── Given data ──

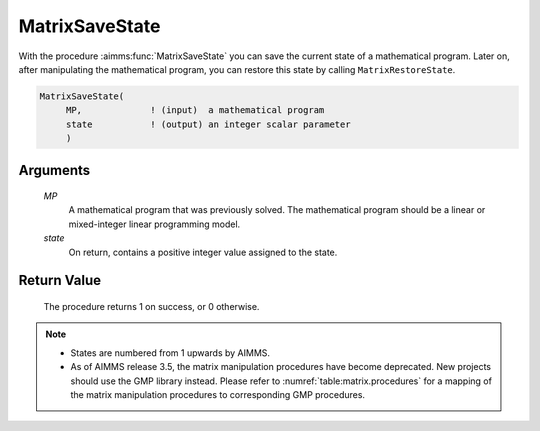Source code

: .. aimms:procedure:: MatrixSaveState(MP, state)

.. _MatrixSaveState:

MatrixSaveState
===============

With the procedure :aimms:func:`MatrixSaveState` you can save the current state of
a mathematical program. Later on, after manipulating the mathematical
program, you can restore this state by calling ``MatrixRestoreState``.

.. code-block:: aimms

    MatrixSaveState(
         MP,             ! (input)  a mathematical program
         state           ! (output) an integer scalar parameter
         )

Arguments
---------

    *MP*
        A mathematical program that was previously solved. The mathematical
        program should be a linear or mixed-integer linear programming model.

    *state*
        On return, contains a positive integer value assigned to the state.

Return Value
------------

    The procedure returns 1 on success, or 0 otherwise.

.. note::

    -  States are numbered from 1 upwards by AIMMS.

    -  As of AIMMS release 3.5, the matrix manipulation procedures have
       become deprecated. New projects should use the GMP library instead.
       Please refer to :numref:`table:matrix.procedures` for a mapping
       of the matrix manipulation procedures to corresponding GMP
       procedures.

.. seealso::

    The procedure :aimms:func:`MatrixRestoreState`. Matrix manipulation routines are discussed in
    more detail in Chapter 16 of the `Language Reference <https://documentation.aimms.com/_downloads/AIMMS_ref.pdf>`__.
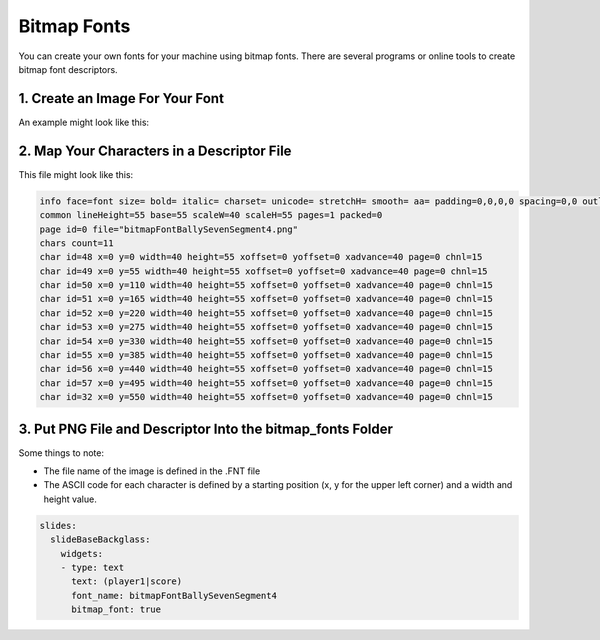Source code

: Bitmap Fonts
============

You can create your own fonts for your machine using bitmap fonts.
There are several programs or online tools to create bitmap font descriptors.

1. Create an Image For Your Font
--------------------------------

An example might look like this:

.. image:: /displays/images/bitmap_font_example.png

2. Map Your Characters in a Descriptor File
-------------------------------------------

This file might look like this:

.. code-block:: text

   info face=font size= bold= italic= charset= unicode= stretchH= smooth= aa= padding=0,0,0,0 spacing=0,0 outline=0
   common lineHeight=55 base=55 scaleW=40 scaleH=55 pages=1 packed=0
   page id=0 file="bitmapFontBallySevenSegment4.png"
   chars count=11
   char id=48 x=0 y=0 width=40 height=55 xoffset=0 yoffset=0 xadvance=40 page=0 chnl=15
   char id=49 x=0 y=55 width=40 height=55 xoffset=0 yoffset=0 xadvance=40 page=0 chnl=15
   char id=50 x=0 y=110 width=40 height=55 xoffset=0 yoffset=0 xadvance=40 page=0 chnl=15
   char id=51 x=0 y=165 width=40 height=55 xoffset=0 yoffset=0 xadvance=40 page=0 chnl=15
   char id=52 x=0 y=220 width=40 height=55 xoffset=0 yoffset=0 xadvance=40 page=0 chnl=15
   char id=53 x=0 y=275 width=40 height=55 xoffset=0 yoffset=0 xadvance=40 page=0 chnl=15
   char id=54 x=0 y=330 width=40 height=55 xoffset=0 yoffset=0 xadvance=40 page=0 chnl=15
   char id=55 x=0 y=385 width=40 height=55 xoffset=0 yoffset=0 xadvance=40 page=0 chnl=15
   char id=56 x=0 y=440 width=40 height=55 xoffset=0 yoffset=0 xadvance=40 page=0 chnl=15
   char id=57 x=0 y=495 width=40 height=55 xoffset=0 yoffset=0 xadvance=40 page=0 chnl=15
   char id=32 x=0 y=550 width=40 height=55 xoffset=0 yoffset=0 xadvance=40 page=0 chnl=15


3. Put PNG File and Descriptor Into the bitmap_fonts Folder
-----------------------------------------------------------

.. image:: /displays/images/bitmap_font_file_structure.png

Some things to note:

* The file name of the image is defined in the .FNT file
* The ASCII code for each character is defined by a starting position (x, y for
  the upper left corner) and a width and height value.

.. code-block:: mpf-mc-config

   slides:
     slideBaseBackglass:
       widgets:
       - type: text
         text: (player1|score)
         font_name: bitmapFontBallySevenSegment4
         bitmap_font: true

───

## [Exercise details]
Your output is the lines from the top of the entries through the line containing "a mathematical program.", exactly as they stand. No pictures belong in it.

## [Reply to the exercise]
Source code

: .. aimms:procedure:: MatrixSaveState(MP, state)

.. _MatrixSaveState:

MatrixSaveState
===============

With the procedure :aimms:func:`MatrixSaveState` you can save the current state of
a mathematical program. Later on, after manipulating the mathematical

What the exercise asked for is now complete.